Why do I do this? I just reviewed the vinyl release of Myteri’s debut album and now, a couple of weeks later I’m already listening to their second album. How am I going to say something new and inspiring about it? I guess the answer is twofold. First of all I really liked what I heard on that first album. It was kind of short and left me hungry, so it’s only good for me that I get to quench my appetite so soon. Secondly I kind of like to challenge myself. So here I am trying to say something witty about Ruiner, Myteri’s second album.
I felt the previous album was quite successful in both songwriting and production. The band must have felt the same way and didn’t change much. I dissected the sound of Myteri on their debut as a healthy mix of Tragedy and the melodic riffs of ICTVS. Not typically Swedish, but a mix of American and Spanish crust. This still holds true. The band also stuck to the way they build tension throughout the album, but later more about that. It does raise the question: is this band stagnant; did they change nothing and just carbon copy their debut? My answer is a firm “no”! So let’s see if we can spot the differences.

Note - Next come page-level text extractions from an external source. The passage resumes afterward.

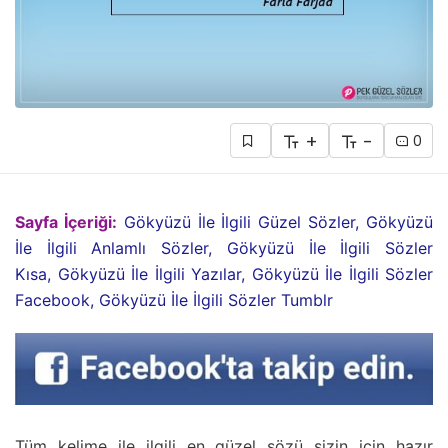
+
-
0
Sayfa İçeriği:
Gökyüzü İle İlgili Güzel Sözler, Gökyüzü
İle İlgili Anlamlı Sözler, Gökyüzü İle İlgili Sözler
Kısa, Gökyüzü İle İlgili Yazılar, Gökyüzü İle İlgili Sözler
Facebook, Gökyüzü İle İlgili Sözler Tumblr
Tüm kelime ile ilgili en güzel sözü sizin için hazır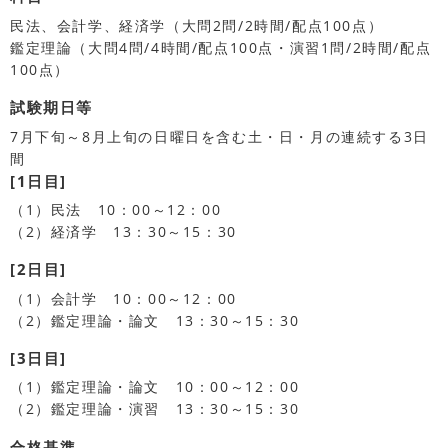
民法、会計学、経済学（大問2問/2時間/配点100点）
鑑定理論（大問4問/4時間/配点100点・演習1問/2時間/配点
100点）
試験期日等
7月下旬～8月上旬の日曜日を含む土・日・月の連続する3日
間
[1日目]
（1）民法 10：00～12：00
（2）経済学 13：30～15：30
[2日目]
（1）会計学 10：00～12：00
（2）鑑定理論・論文 13：30～15：30
[3日目]
（1）鑑定理論・論文 10：00～12：00
（2）鑑定理論・演習 13：30～15：30
合格基準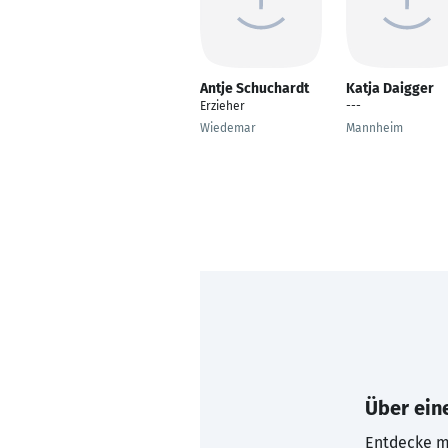
Antje Schuchardt
Katja Daigger
Erzieher
---
Wiedemar
Mannheim
Über eine
Entdecke mi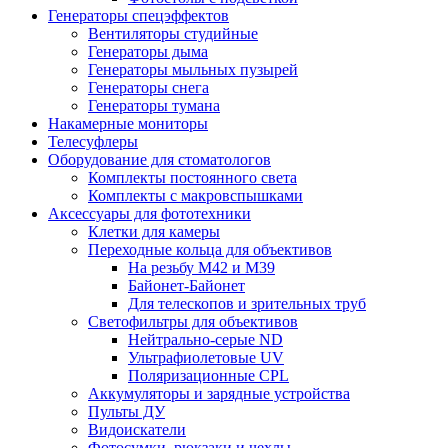
Генераторы спецэффектов
Вентиляторы студийные
Генераторы дыма
Генераторы мыльных пузырей
Генераторы снега
Генераторы тумана
Накамерные мониторы
Телесуфлеры
Оборудование для стоматологов
Комплекты постоянного света
Комплекты с макровспышками
Аксессуары для фототехники
Клетки для камеры
Переходные кольца для объективов
На резьбу М42 и М39
Байонет-Байонет
Для телескопов и зрительных труб
Светофильтры для объективов
Нейтрально-серые ND
Ультрафиолетовые UV
Поляризационные CPL
Аккумуляторы и зарядные устройства
Пульты ДУ
Видоискатели
Фотосумки, рюкзаки и чехлы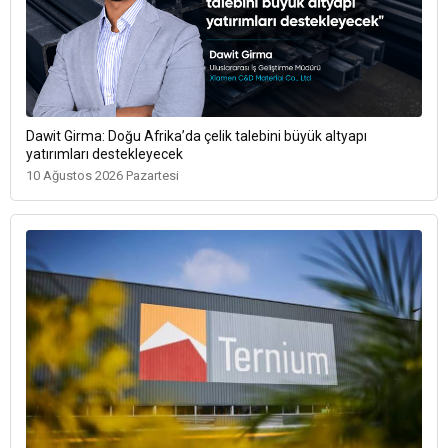
Dawit Girma: Doğu Afrika’da çelik talebini büyük altyapı
yatırımları destekleyecek
10 Ağustos 2026 Pazartesi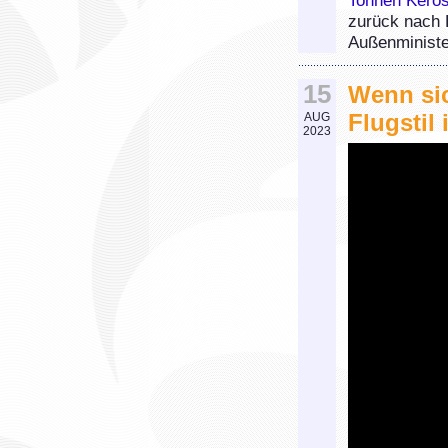
Tonnen Keros
zurück nach B
Außenminister
15
Wenn sic
Flugstil 
AUG
2023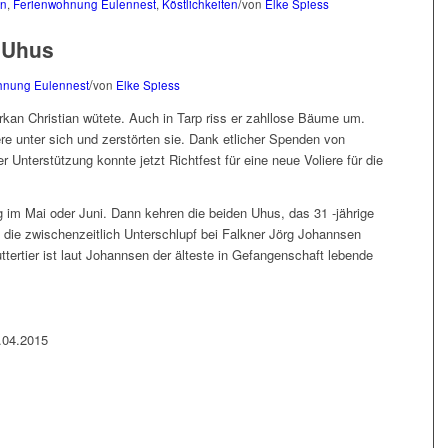
/
in
,
Ferienwohnung Eulennest
,
Köstlichkeiten
von
Elke Spiess
 Uhus
/
hnung Eulennest
von
Elke Spiess
Orkan Christian wütete. Auch in Tarp riss er zahllose Bäume um.
re unter sich und zerstörten sie. Dank etlicher Spenden von
er Unterstützung konnte jetzt Richtfest für eine neue Voliere für die
g im Mai oder Juni. Dann kehren die beiden Uhus, das 31 -jährige
r, die zwischenzeitlich Unterschlupf bei Falkner Jörg Johannsen
tertier ist laut Johannsen der älteste in Gefangenschaft lebende
.04.2015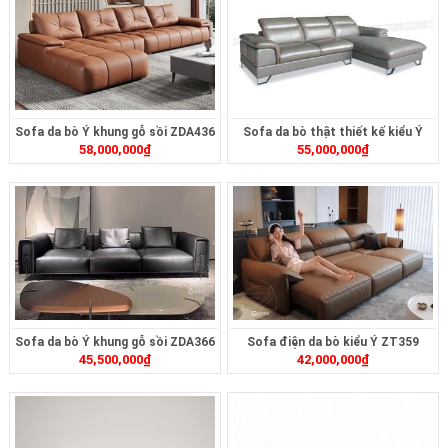
Sofa da bò Ý khung gỗ sồi ZDA436
Sofa da bò thật thiết kế kiểu Ý
58,000,000
₫
55,000,000
₫
ZL175B
Sofa da bò Ý khung gỗ sồi ZDA366
Sofa điện da bò kiểu Ý ZT359
45,500,000
₫
42,000,000
₫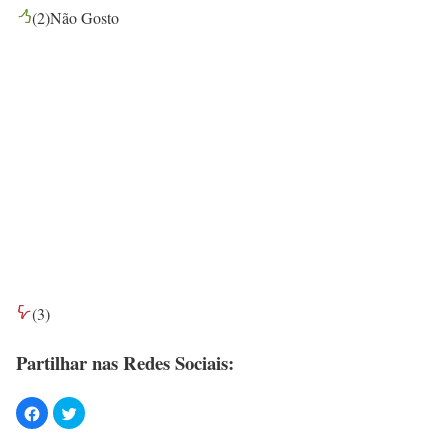
(
2
)
Não Gosto
(
3
)
Partilhar nas Redes Sociais: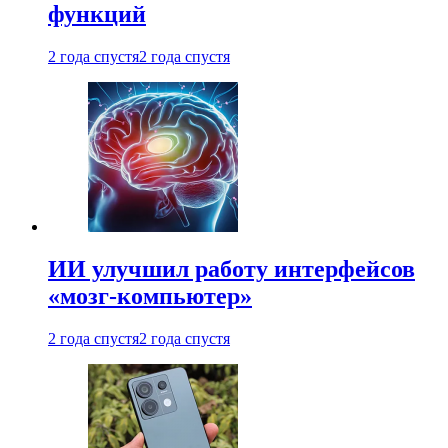
функций
2 года спустя
2 года спустя
ИИ улучшил работу интерфейсов
«мозг-компьютер»
2 года спустя
2 года спустя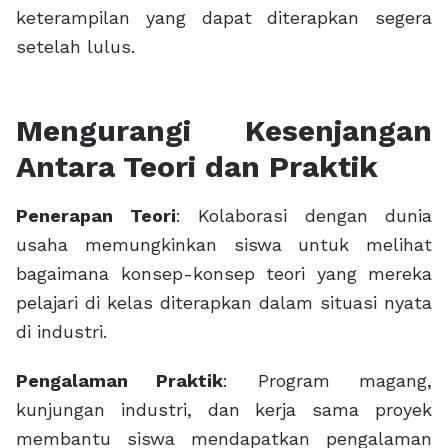
keterampilan yang dapat diterapkan segera
setelah lulus.
Mengurangi Kesenjangan
Antara Teori dan Praktik
Penerapan Teori
: Kolaborasi dengan dunia
usaha memungkinkan siswa untuk melihat
bagaimana konsep-konsep teori yang mereka
pelajari di kelas diterapkan dalam situasi nyata
di industri.
Pengalaman Praktik
: Program magang,
kunjungan industri, dan kerja sama proyek
membantu siswa mendapatkan pengalaman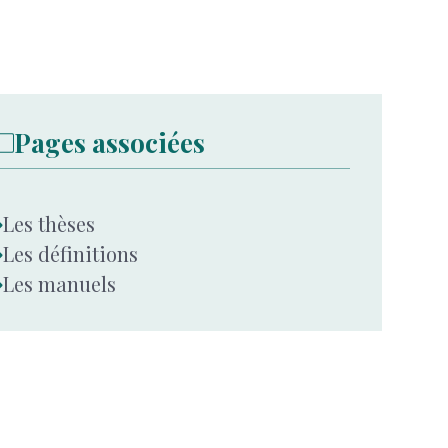
Pages associées
Les thèses
Les définitions
Les manuels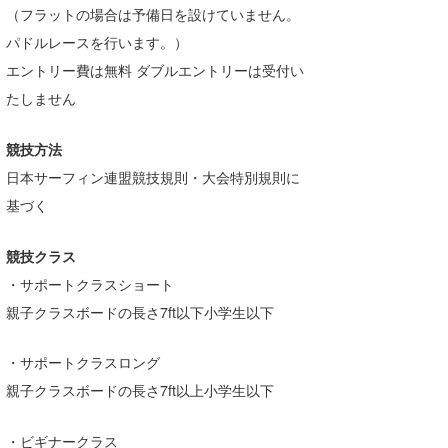
（フラットの場合は予備日を設けていません。
Core Surf Japan
パドルレースを行います。）
メディア
Naoya Kimoto
エントリー費は無料 ダブルエントリーは受付い
たしません
波伝説アンバサダー/プロライダー
mitsuteru Kamio
SURFMEDIA
波伝説スタッフ
Yasunari Inoue
Colors MAGAZINE
福島寿実子
競技方法
日本サーフィン連盟競技規則・大会特別規則に
Yoshiyuki Obata
WAVAL
中浦“JET”章
☆加藤
波伝説
基づく
arukasvision
嵯峨明日香
+☆maki☆+
競技クラス
DELTA FORCE SURF
進士剛光
Aichan
・サポートクラスショート
CBA Films
田原啓江
chan-U
親子クラスボードの長さ7ft以下小学生以下
熊谷素子
植村未来
ECE
・サポートクラスロング
親子クラスボードの長さ7ft以上小学生以下
NOBUFUKU
G◎Da
大野”MAR”修聖
H
・ビギナークラス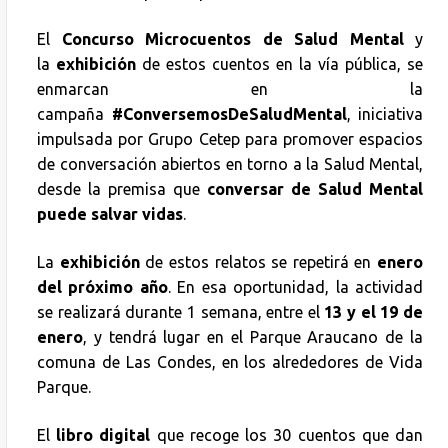
El
Concurso Microcuentos de Salud Mental
y
la
exhibición
de estos cuentos en la vía pública, se
enmarcan en la
campaña
#ConversemosDeSaludMental
, iniciativa
impulsada por Grupo Cetep para promover espacios
de conversación abiertos en torno a la Salud Mental,
desde la premisa que
conversar de Salud Mental
puede salvar vidas
.
La
exhibición
de estos relatos se repetirá en
enero
del próximo año
. En esa oportunidad, la actividad
se realizará durante 1 semana, entre el
13 y el 19 de
enero
, y tendrá lugar en el Parque Araucano de la
comuna de Las Condes, en los alrededores de Vida
Parque.
El
libro digital
que recoge los 30 cuentos que dan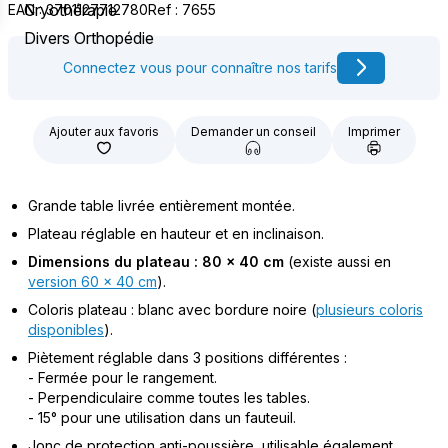
Cryothérapie
EAN : 3701127712780
Ref : 7655
Divers Orthopédie
Connectez vous pour connaître nos tarifs
Ajouter aux favoris
Demander un conseil
Imprimer
Grande table livrée entièrement montée.
Plateau réglable en hauteur et en inclinaison.
Dimensions du plateau : 80 x 40 cm
(existe aussi en
version 60 x 40 cm
).
Coloris plateau : blanc avec bordure noire (
plusieurs coloris
disponibles
).
Piètement réglable dans 3 positions différentes :
- Fermée pour le rangement.
- Perpendiculaire comme toutes les tables.
- 15° pour une utilisation dans un fauteuil.
Jonc de protection anti-poussière, utilisable également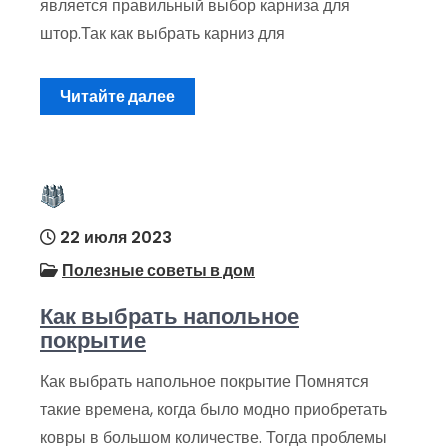
является правильный выбор карниза для
штор.Так как выбрать карниз для
Читайте далее
22 июля 2023
Полезные советы в дом
Как выбрать напольное
покрытие
Как выбрать напольное покрытие Помнятся
такие времена, когда было модно приобретать
ковры в большом количестве. Тогда проблемы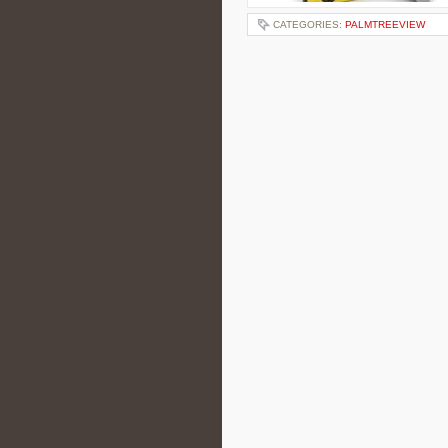
CATEGORIES:
PALMTREEVIEW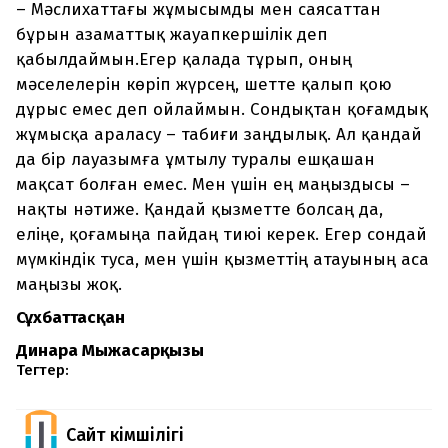
– Мәслихаттағы жұмысымды мен саясаттан
бұрын азаматтық жауапкершілік деп
қабылдаймын.Егер қалада тұрып, оның
мәселелерін көріп жүрсең, шетте қалып қою
дұрыс емес деп ойлаймын. Сондықтан қоғамдық
жұмысқа араласу – табиғи заңдылық. Ал қандай
да бір лауазымға ұмтылу туралы ешқашан
мақсат болған емес. Мен үшін ең маңыздысы –
нақты нәтиже. Қандай қызметте болсаң да,
еліңе, қоғамыңа пайдаң тиюі керек. Егер сондай
мүмкіндік туса, мен үшін қызметтің атауының аса
маңызы жоқ.
Сұхбаттасқан
Динара Мыңжасарқызы
Тегтер:
Сайт Әкімшілігі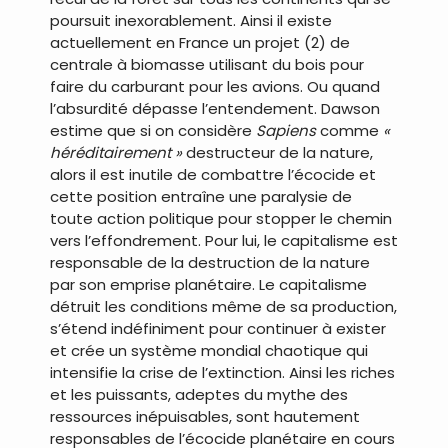
poursuit inexorablement. Ainsi il existe
actuellement en France un projet (2) de
centrale à biomasse utilisant du bois pour
faire du carburant pour les avions. Ou quand
l’absurdité dépasse l’entendement. Dawson
estime que si on considère
Sapiens
comme
«
héréditairement »
destructeur de la nature,
alors il est inutile de combattre l’écocide et
cette position entraîne une paralysie de
toute action politique pour stopper le chemin
vers l’effondrement. Pour lui, le capitalisme est
responsable de la destruction de la nature
par son emprise planétaire. Le capitalisme
détruit les conditions même de sa production,
s’étend indéfiniment pour continuer à exister
et crée un système mondial chaotique qui
intensifie la crise de l’extinction. Ainsi les riches
et les puissants, adeptes du mythe des
ressources inépuisables, sont hautement
responsables de l’écocide planétaire en cours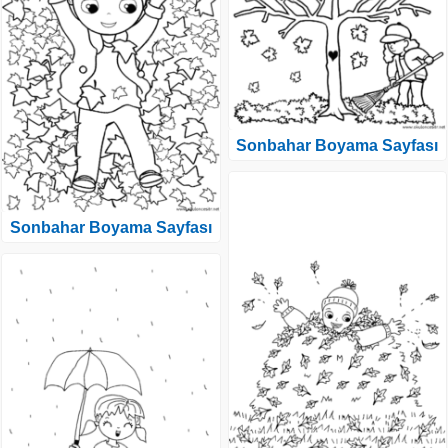
Sonbahar Boyama Sayfası
Sonbahar Boyama Sayfası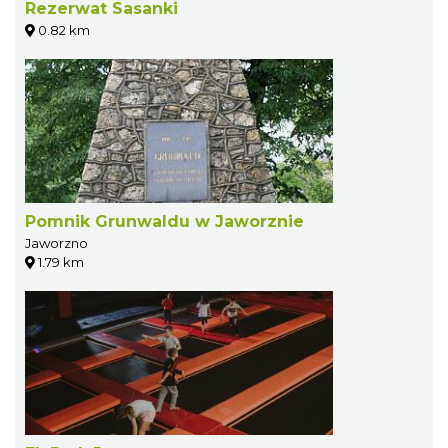
Rezerwat Sasanki
0.82 km
Pomnik Grunwaldu w Jaworznie
Jaworzno
1.79 km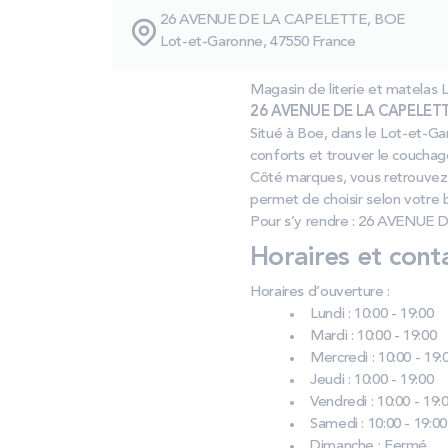
26 AVENUE DE LA CAPELETTE, BOE
Lot-et-Garonne, 47550 France
Magasin de literie et matela
26 AVENUE DE LA CAPELETTE
Situé à Boe, dans le Lot‑et‑Gar
conforts et trouver le coucha
Côté marques, vous retrouvez 
permet de choisir selon votre
Pour s’y rendre : 26 AVENUE
Horaires et cont
Horaires d’ouverture :
Lundi : 10:00 - 19:00
Mardi : 10:00 - 19:00
Mercredi : 10:00 - 19:
Jeudi : 10:00 - 19:00
Vendredi : 10:00 - 19:
Samedi : 10:00 - 19:00
Dimanche : Fermé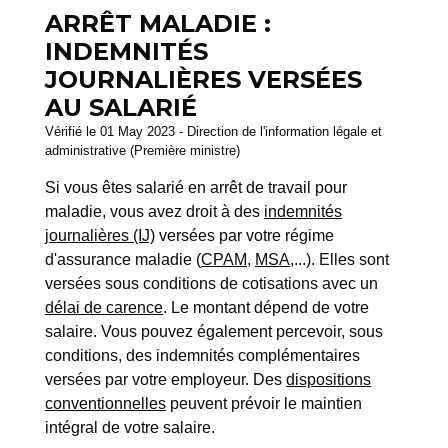
ARRÊT MALADIE :
INDEMNITÉS
JOURNALIÈRES VERSÉES
AU SALARIÉ
Vérifié le 01 May 2023 - Direction de l'information légale et
administrative (Première ministre)
Si vous êtes salarié en arrêt de travail pour
maladie, vous avez droit à des
indemnités
journalières (IJ)
versées par votre régime
d'assurance maladie (
CPAM
,
MSA
,...). Elles sont
versées sous conditions de cotisations avec un
délai de carence
. Le montant dépend de votre
salaire. Vous pouvez également percevoir, sous
conditions, des indemnités complémentaires
versées par votre employeur. Des
dispositions
conventionnelles
peuvent prévoir le maintien
intégral de votre salaire.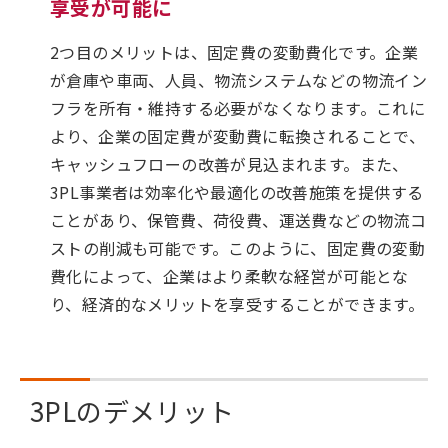
享受が可能に
2つ目のメリットは、固定費の変動費化です。企業
が倉庫や車両、人員、物流システムなどの物流イン
フラを所有・維持する必要がなくなります。これに
より、企業の固定費が変動費に転換されることで、
キャッシュフローの改善が見込まれます。また、
3PL事業者は効率化や最適化の改善施策を提供する
ことがあり、保管費、荷役費、運送費などの物流コ
ストの削減も可能です。このように、固定費の変動
費化によって、企業はより柔軟な経営が可能とな
り、経済的なメリットを享受することができます。
3PLのデメリット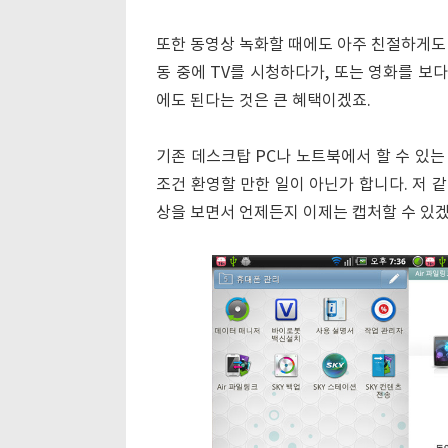
또한 동영상 녹화할 때에도 아주 친절하게도
동 중에 TV를 시청하다가, 또는 영화를 보
에도 된다는 것은 큰 혜택이겠죠.
기존 데스크탑 PC나 노트북에서 할 수 있는 일을
조건 환영할 만한 일이 아닌가 합니다. 저 
상을 보면서 언제든지 이제는 캡처할 수 있겠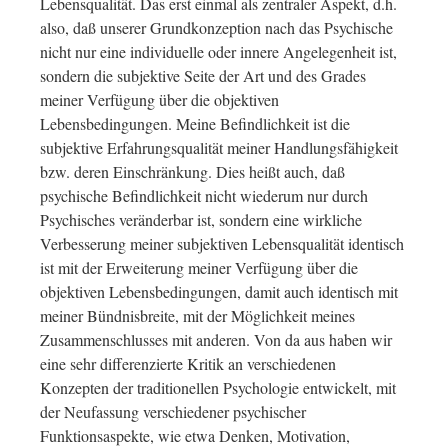
Lebensqualität. Das erst einmal als zentraler Aspekt, d.h.
also, daß unserer Grundkonzeption nach das Psychische
nicht nur eine individuelle oder innere Angelegenheit ist,
sondern die subjektive Seite der Art und des Grades
meiner Verfügung über die objektiven
Lebensbedingungen. Meine Befindlichkeit ist die
subjektive Erfahrungsqualität meiner Handlungsfähigkeit
bzw. deren Einschränkung. Dies heißt auch, daß
psychische Befindlichkeit nicht wiederum nur durch
Psychisches veränderbar ist, sondern eine wirkliche
Verbesserung meiner subjektiven Lebensqualität identisch
ist mit der Erweiterung meiner Verfügung über die
objektiven Lebensbedingungen, damit auch identisch mit
meiner Bündnisbreite, mit der Möglichkeit meines
Zusammenschlusses mit anderen. Von da aus haben wir
eine sehr differenzierte Kritik an verschiedenen
Konzepten der traditionellen Psychologie entwickelt, mit
der Neufassung verschiedener psychischer
Funktionsaspekte, wie etwa Denken, Motivation,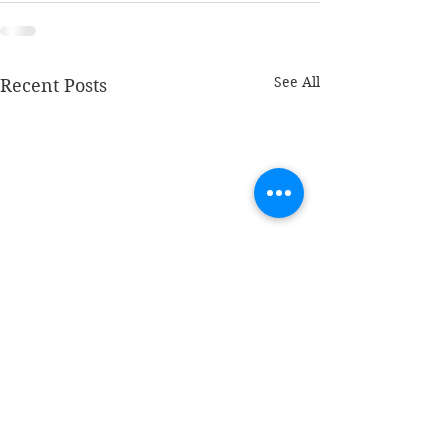
See All
Recent Posts
Blij
Blij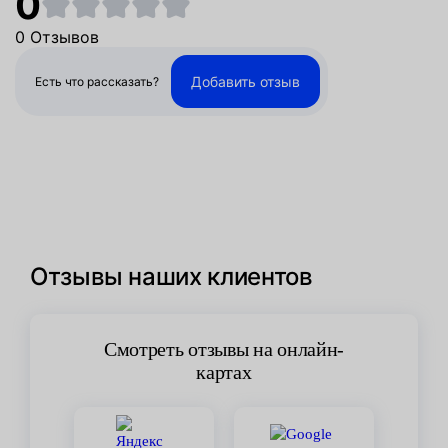
0
0 Отзывов
Добавить отзыв
Есть что рассказать?
Отзывы наших клиентов
Смотреть отзывы на онлайн-
картах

Let’s start simple: you’ll get more music on this album than on the debut. There’s eleven tracks here, not counting the outro. Speaking of those: as on the debut the band utilizes a post-metal intro and outro to guide you into the right mood for the album and to cool you down after all that crusty madness. The (short) intro is now actually part of opening track “Ruiner.” After one minute of soothing guitar work a smooth transition transforms the song into crust heaven. My critique on the outro is corrected on this release. This time around the outro really does work and provides the cooling down you might just need. Another big difference that immediately catches the eye (ear?) is the absence of spoken word samples. These were applied very effectively on the self titled, but are nowhere to be found on Ruiner.
An interesting addition to the Myteri universe is the use of classical instruments like violin and piano which are used sparingly and with great taste on “Justitimord.” I'd like to hear more of that in the future as it works really well! The band has also broadened the spectrum of influences that are allowed to shine through. Early 2000 screamo influences seem to appear on a couple of tracks. Think La Quiete and Daïtro. As on the debut it’s the drummer that leads me to another reference point. Una Bestia Incontrolable’s tribal drum rhythms seem to pop up on “Dödens hav” and it works really well within the aggressive sound of Myteri. A consequence of those new influences (perhaps) is that the ICTVS influence has moved a bit to the background. Considering the strength of the material offered on Ruiner this is not necessarily a bad thing.
With these small changes Myteri is moving into it’s own niche and is firmly claiming the attention of you, dear reader. If crust means anything to you, I suggest you to turn up the volume on the biggest, baddest speakers you can find and play this record!